**INSTRUCTION**
Rewrite the entire listing, replacing "maximum" with "highest" wherever it occurs and changing nothing else. Leave the pictures out of your version.
____
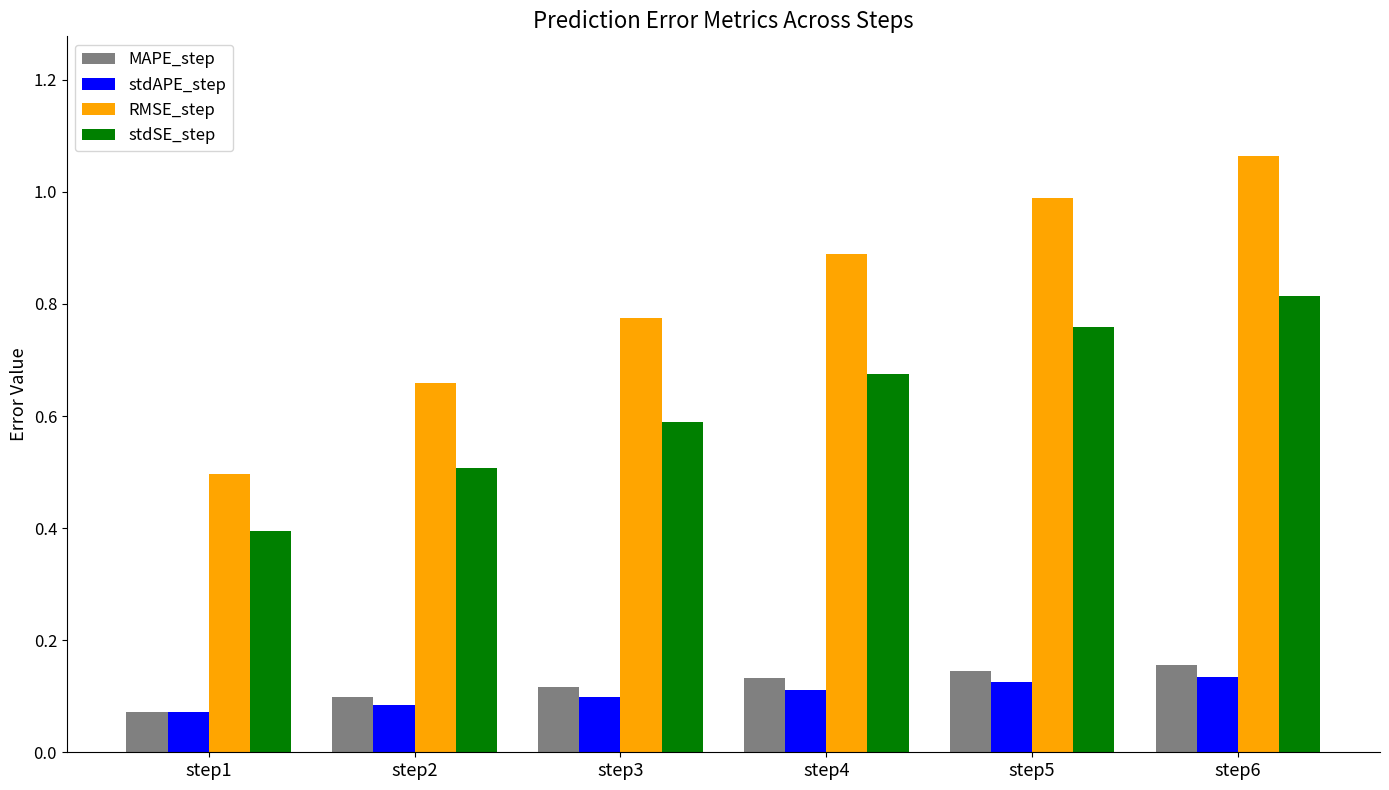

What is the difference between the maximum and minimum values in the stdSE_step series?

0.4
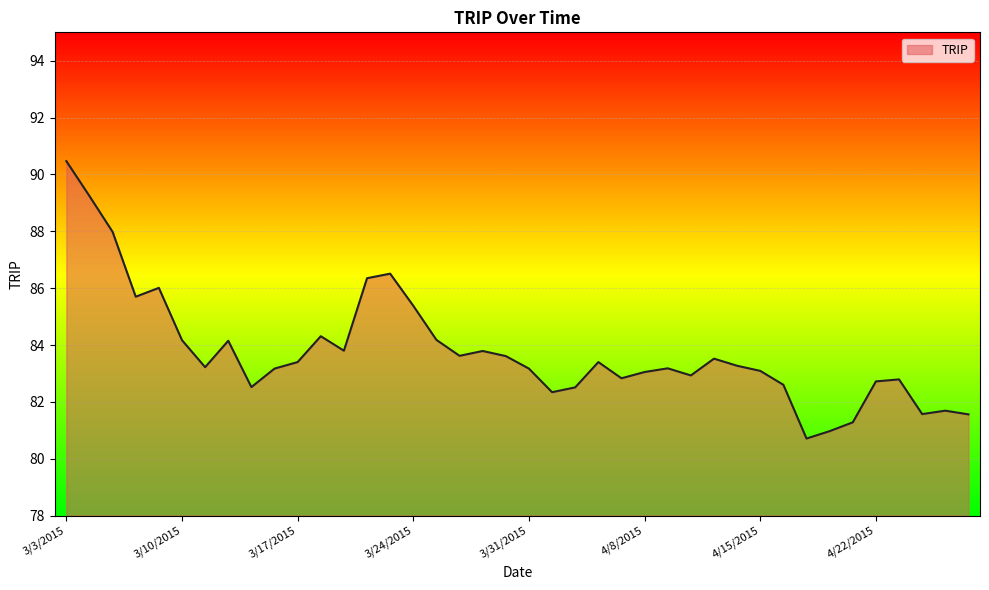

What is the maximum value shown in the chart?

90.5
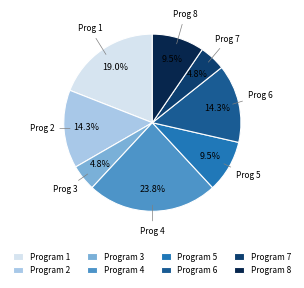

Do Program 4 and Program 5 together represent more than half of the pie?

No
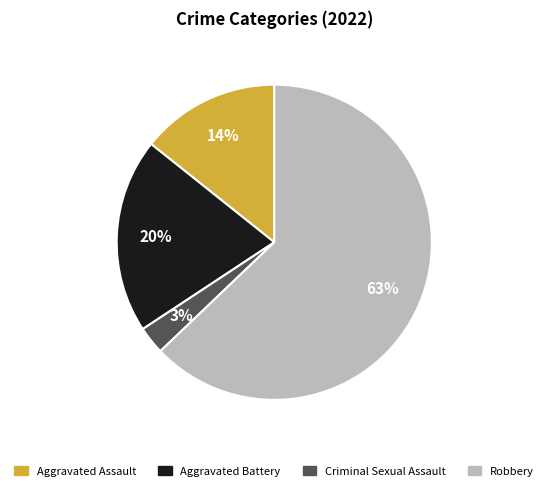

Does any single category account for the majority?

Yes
____
**OUTPUT FOR THIS TASK**
What is the difference between the highest and minimum values in the stdSE_step series?

0.4

What is the highest value shown in the chart?

90.5

Do Program 4 and Program 5 together represent more than half of the pie?

No

Does any single category account for the majority?

Yes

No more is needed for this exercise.